The book opens up an important contemporary debate that educationists must understand and engage with.
The two other articles in this issue are more directly connected with teaching and the classroom, and focus on science and mathematics respectively.
Deepika Bansal’s article on feminism, science and science education makes a case for a more nuanced understanding and use of feminist critiques of science and science education. Science education, informed by the more complex critiques made by feminists, in her opinion, ‘has the potential to not just transform scientific culture, but scientific knowledge and our wider society as well. And such an act would make students realise that science indeed is a human affair—vulnerable to human foibles and fantasies, and corrigible by human praxis’.
Gayithri Jayathirtha’s article is an analysis of geometry school textbooks, based on the van Hiele model that proposes a five-level hierarchical system of geometric reasoning among children.
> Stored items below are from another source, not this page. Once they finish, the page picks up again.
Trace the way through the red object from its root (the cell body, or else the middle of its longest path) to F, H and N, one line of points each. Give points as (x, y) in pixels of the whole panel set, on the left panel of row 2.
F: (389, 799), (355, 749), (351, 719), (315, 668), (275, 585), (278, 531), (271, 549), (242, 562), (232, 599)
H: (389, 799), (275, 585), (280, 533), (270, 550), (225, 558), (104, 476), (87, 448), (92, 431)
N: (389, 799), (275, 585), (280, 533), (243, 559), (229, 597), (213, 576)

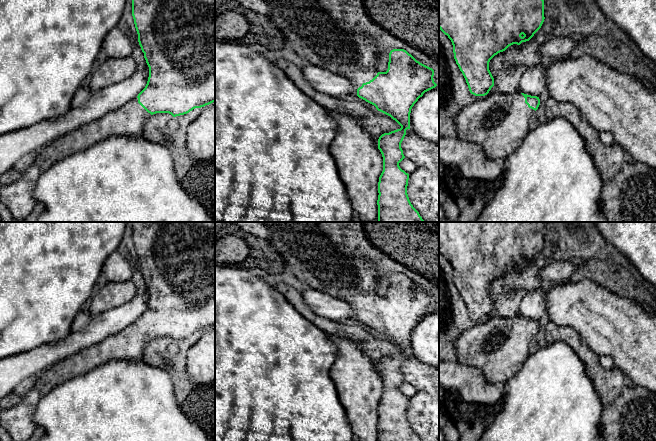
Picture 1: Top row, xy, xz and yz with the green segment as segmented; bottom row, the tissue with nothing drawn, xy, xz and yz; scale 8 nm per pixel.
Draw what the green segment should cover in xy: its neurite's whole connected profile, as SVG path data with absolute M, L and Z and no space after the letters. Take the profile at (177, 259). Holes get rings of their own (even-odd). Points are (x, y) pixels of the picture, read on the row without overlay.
M132 222L132 240L138 266L149 291L145 312L137 321L120 332L52 365L39 379L29 385L18 404L0 410L0 426L13 441L30 440L37 429L34 413L40 399L60 384L84 375L110 360L141 361L146 344L153 338L169 337L176 341L215 326L215 222Z

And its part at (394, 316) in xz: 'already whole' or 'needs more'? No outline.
needs more

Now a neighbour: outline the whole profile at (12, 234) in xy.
M0 222L0 357L25 353L67 337L78 312L85 309L108 257L117 251L128 222Z

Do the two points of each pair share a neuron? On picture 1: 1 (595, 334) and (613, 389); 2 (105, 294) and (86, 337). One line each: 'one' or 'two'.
1: two
2: two

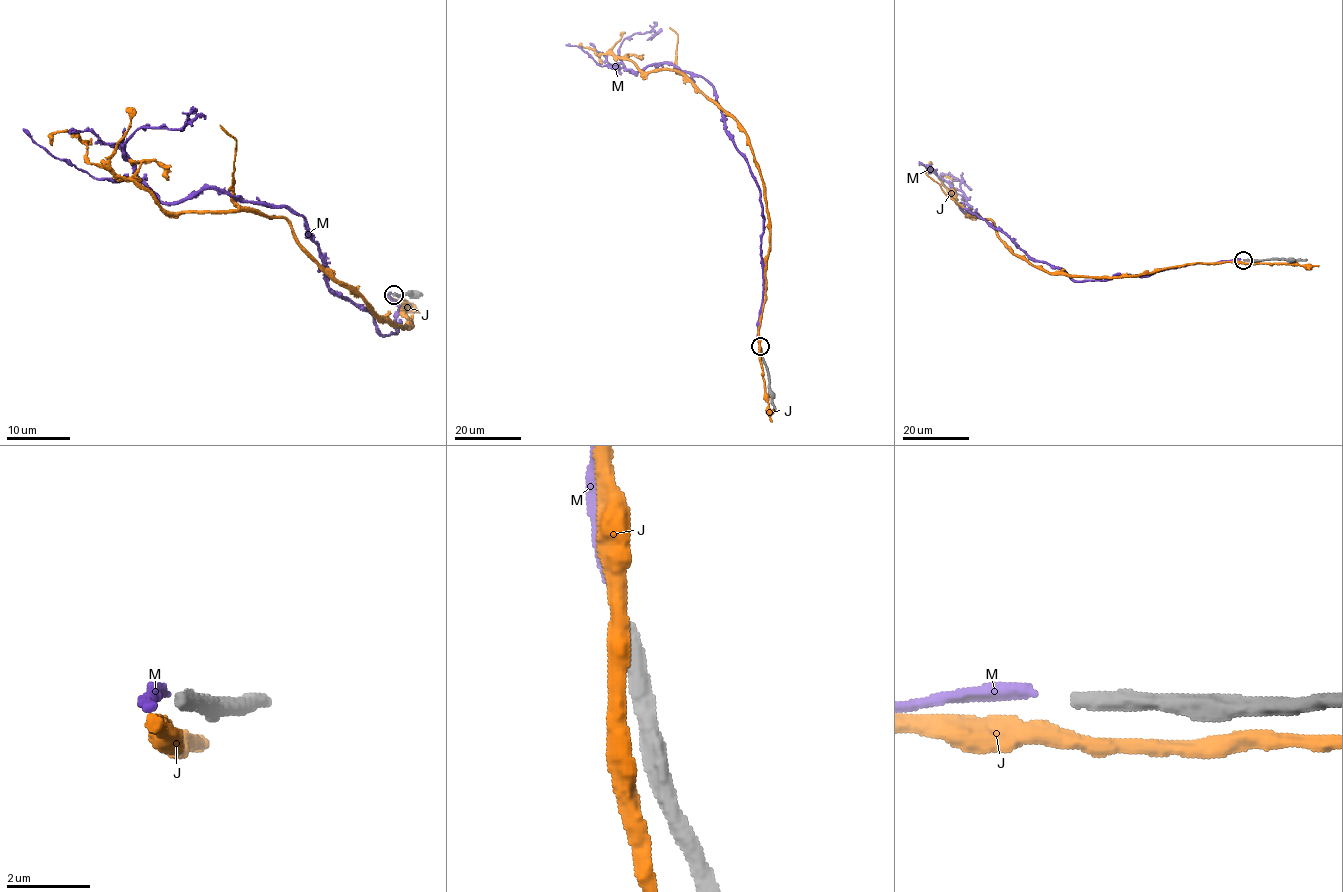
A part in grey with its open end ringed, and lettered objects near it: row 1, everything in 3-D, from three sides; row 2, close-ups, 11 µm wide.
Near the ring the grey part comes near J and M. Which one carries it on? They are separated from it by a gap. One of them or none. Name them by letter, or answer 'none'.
none

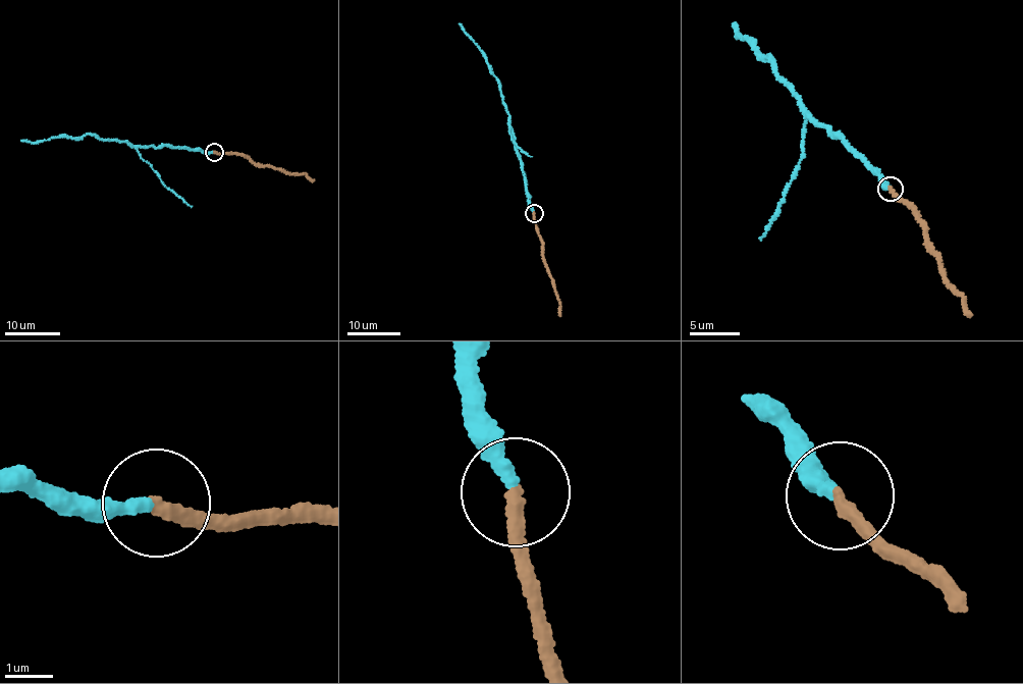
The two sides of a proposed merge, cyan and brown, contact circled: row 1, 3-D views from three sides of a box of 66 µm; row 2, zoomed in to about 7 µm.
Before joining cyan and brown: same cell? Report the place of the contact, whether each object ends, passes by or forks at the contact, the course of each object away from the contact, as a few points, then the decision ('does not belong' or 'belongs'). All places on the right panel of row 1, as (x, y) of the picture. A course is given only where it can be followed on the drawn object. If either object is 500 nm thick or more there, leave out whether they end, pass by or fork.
(891, 189) | cyan ends | brown ends | cyan via (889, 189), (842, 139), (804, 115), (795, 94), (776, 80), (770, 62), (752, 49), (737, 32), (735, 22) | brown via (891, 190), (903, 202), (916, 208), (927, 243), (937, 253), (949, 283), (963, 296), (970, 315) | belongs

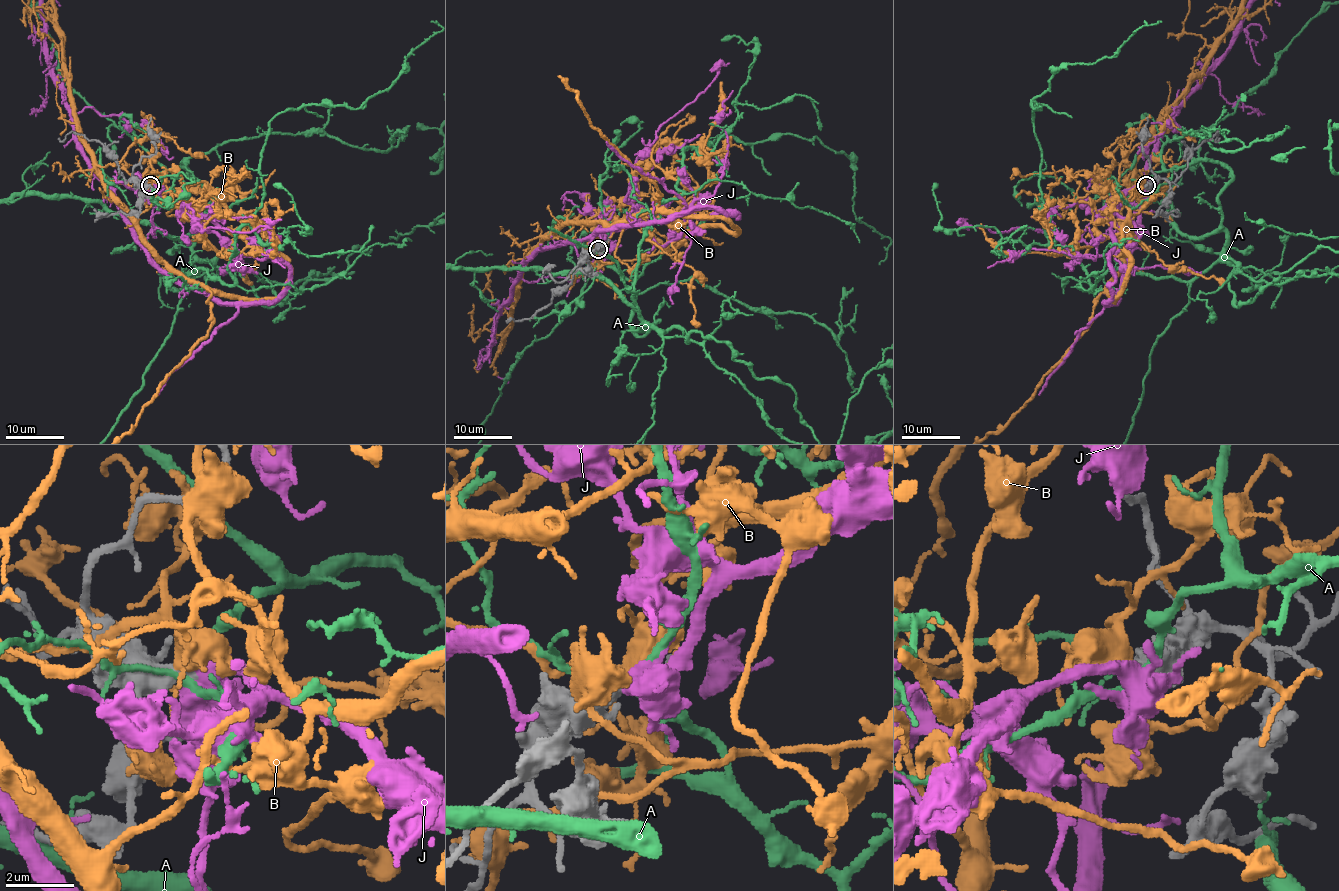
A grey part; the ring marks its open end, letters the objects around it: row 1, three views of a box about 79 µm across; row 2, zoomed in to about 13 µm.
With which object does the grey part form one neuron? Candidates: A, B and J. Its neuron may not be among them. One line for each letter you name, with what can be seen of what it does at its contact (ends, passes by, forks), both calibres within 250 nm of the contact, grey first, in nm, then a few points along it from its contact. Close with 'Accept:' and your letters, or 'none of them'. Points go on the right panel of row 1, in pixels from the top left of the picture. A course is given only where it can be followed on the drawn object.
J: It forks there. Thickness 480 nm (grey) against 440 nm
Accept: J

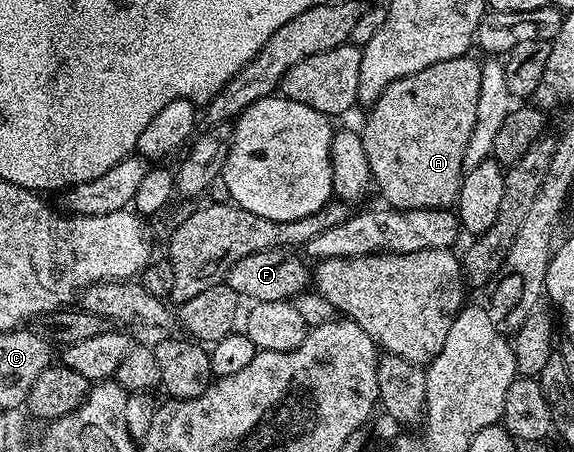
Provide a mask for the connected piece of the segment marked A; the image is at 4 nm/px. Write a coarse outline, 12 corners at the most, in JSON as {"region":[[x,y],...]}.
{"region":[[481,63],[390,83],[361,134],[396,211],[456,206]]}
This article is somewhat different in tone from the articles we usually publish in Contemporary Education Dialogue, but it has been included here as part of our effort to encourage well-researched articles in the domain of classroom practice that can have a direct impact in the classroom and on processes of teaching and learning.
Another departure in this issue is the inclusion of a report, prepared under the direction of the Supreme Court, by a team of academics and practitioners on the practice of ragging, an issue that comes to the fore at the start of every academic year and that often has tragic consequences. Despite a government ban and regardless of interventions by the Supreme Court, ragging is still prevalent and is frequently ‘viewed as a “harmless” rite of passage’, with tacit support from parents, teachers and institutions. The aim of the report is ‘to deepen our understanding of this phenomenon, particularly the prevalence and nature of ragging practices’. It confirms the disturbing fact that this practice also plays out social hierarchies and is often targeted most brutally at socially marginalised students.